それで? いくらぐらいかかるの、その逃し屋の料金は?」


「そうだなぁ、ピンキリだが大体は一人一〇〇〇万くらいか。

それに運ぶ荷物の量にもよるかな……」


「いっ!? 一〇〇〇万円!!」


「それで臭い飯を食わずに済むんだ。そういう連中からしたら安いもんだろう」


 ……そう言った男の視線が、サングラス越しにじっとこちらに向けられていたように女には思えた。


****


 ヤクザの男の亡骸を前に女はしばし呆然としていた。


 なぜ自分がこんな目に合わなければならないのだろうか。

 自分はただ、母の為に生きてきただけだというのに……。

 女は思わずその場に崩れ落ちる。


 だがいつまでもそうしているわけにはいかない。このままでは良くて警察に捕まるだけだ。

 そう考えた女はすぐに行動を開始した。


 以前酔ったこの男が自慢気に話していた。

 いざとなったら海外に逃げれば良いのだと、その為の伝手も金も自分は持っていると。

 だからこそ幾らでも悪どい事が出きるのだと。


 ならば自分もそれを真似よう。こんな男の為にこれ以上人生を滅茶苦茶にされない為に。


 女はそう考え、まずは男の死体を必死に引き摺って他の部屋に向かう。

 向かった先は男がこの家で使っていた書斎。


 女は知っていた。この男がここを隠れ家としても使っている事を、隠し財産や重要な書類を保管している事を。


 女は部屋に入るなり部屋の隅に置かれていた金庫に目を向ける。指紋認証と暗証番号式の頑丈そうな金庫だった。

 暗証番号は以前から盗み見ていたので知っていた。
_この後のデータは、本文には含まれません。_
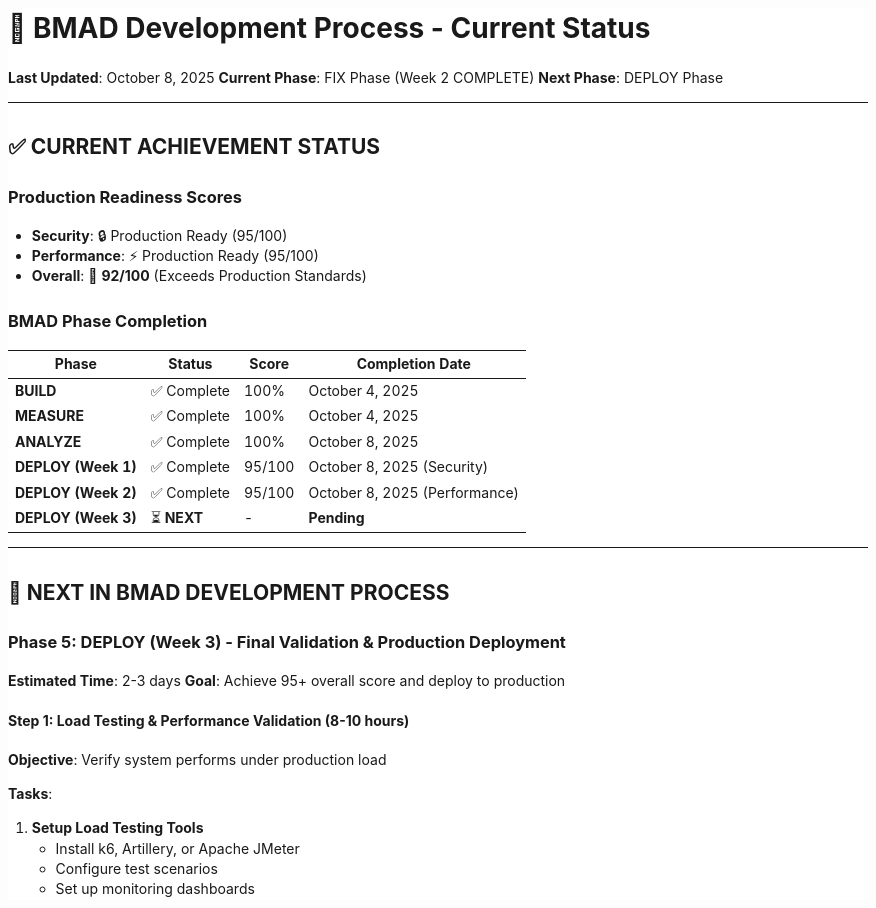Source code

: # 🎯 BMAD Development Process - Current Status

**Last Updated**: October 8, 2025
**Current Phase**: FIX Phase (Week 2 COMPLETE)
**Next Phase**: DEPLOY Phase

---

## ✅ **CURRENT ACHIEVEMENT STATUS**

### **Production Readiness Scores**

- **Security**: 🔒 Production Ready (95/100)
- **Performance**: ⚡ Production Ready (95/100)
- **Overall**: 🚀 **92/100** (Exceeds Production Standards)

### **BMAD Phase Completion**

| Phase | Status | Score | Completion Date |
|-------|--------|-------|-----------------|
| **BUILD** | ✅ Complete | 100% | October 4, 2025 |
| **MEASURE** | ✅ Complete | 100% | October 4, 2025 |
| **ANALYZE** | ✅ Complete | 100% | October 8, 2025 |
| **DEPLOY (Week 1)** | ✅ Complete | 95/100 | October 8, 2025 (Security) |
| **DEPLOY (Week 2)** | ✅ Complete | 95/100 | October 8, 2025 (Performance) |
| **DEPLOY (Week 3)** | ⏳ **NEXT** | - | **Pending** |

---

## 🎯 **NEXT IN BMAD DEVELOPMENT PROCESS**

### **Phase 5: DEPLOY (Week 3) - Final Validation & Production Deployment**

**Estimated Time**: 2-3 days
**Goal**: Achieve 95+ overall score and deploy to production

#### **Step 1: Load Testing & Performance Validation** (8-10 hours)

**Objective**: Verify system performs under production load

**Tasks**:
1. **Setup Load Testing Tools**
   - Install k6, Artillery, or Apache JMeter
   - Configure test scenarios
   - Set up monitoring dashboards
男は女が自分に逆らう筈がないと高を括っていたのだろう。

 そしてセンサーに男の指を押し当てるとカチリと鍵の開いた音がする

女はその扉を開ける。

 中には大量の札束と金のインゴット、大量の書類。そして一冊の手帳が入っていた。

 女はそれを手に取る。


 パラパラとページを捲っていく。

 大半はアルファベットと数字の羅列。女にはこれが何を意味しているのかは分からない。

 ただ以前、男がこの手帳を金のなる木と呼んでいたので何かしら重要な事柄が書かれているのだろう。


 しかし女にとってはどうでも良い事だった。

 重要だったのはこの手帳の最後に書いてある番号に電話を掛ければ、きっと自分を逃がしてくれる筈だということだけなのだから。


「……あった!」


 女は歓喜の声を上げる。

 そこに書かれていたのは一つの電話番号。

 女は急いで書斎にある電話の子機の受話器を取る。

 するとすぐに相手が出た。わざとくぐもらせた男の声だ。


「もしもし」


「あっ、あの。ご相談があるんですが」


「っっっ……お伺いしましょう」


 女には電話口の男が少し驚いたように感じられた、だがその事よりもまず国外に逃げたいという話を優先させるのだった。


 女が事情を説明し終わると、男は少しの間無言になる。

 そしてやがて口を開く。


 すぐに、新幹線を使って博多まで来て下さい、と。